> _PROMPT_:
Your task is to write out every line of the data exactly. Drop the pictures.

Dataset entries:

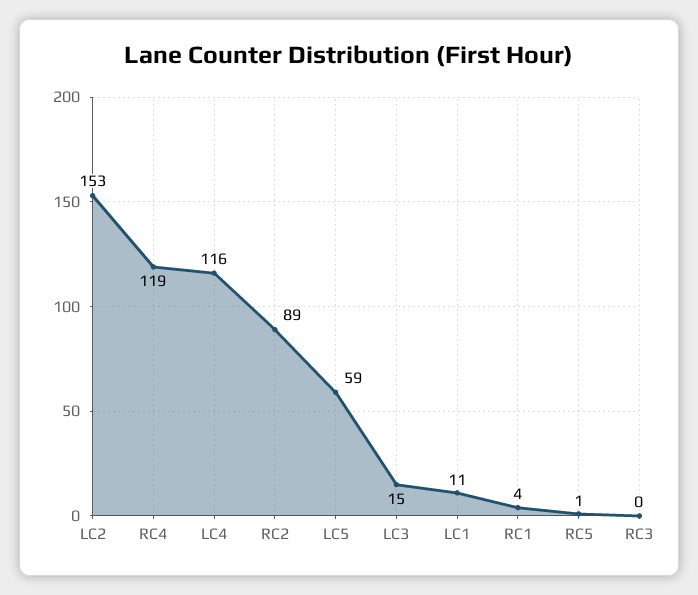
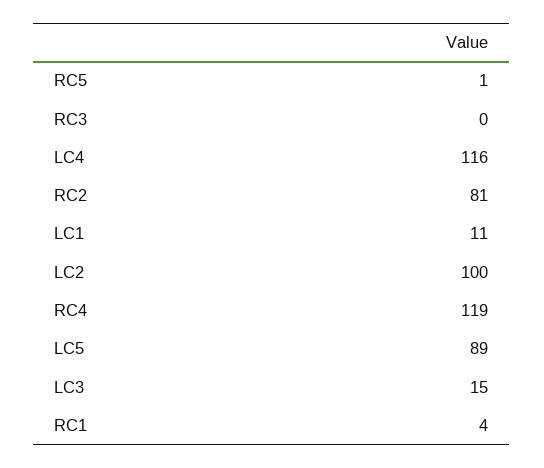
  {
-   "LC2": 153,
+   "LC2": 100,
    "RC4": 119,
    "LC4": 116,
-   "RC2": 89,
+   "RC2": 81,
-   "LC5": 59,
+   "LC5": 89,
    "LC3": 15,
    "LC1": 11,
    "RC1": 4,
    "RC5": 1,
    "RC3": 0
  }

> _YOUR SOLUTION_:
  {
-   "LC2": 153,
+   "LC2": 100,
    "RC4": 119,
    "LC4": 116,
-   "RC2": 89,
+   "RC2": 81,
-   "LC5": 59,
+   "LC5": 89,
    "LC3": 15,
    "LC1": 11,
    "RC1": 4,
    "RC5": 1,
    "RC3": 0
  }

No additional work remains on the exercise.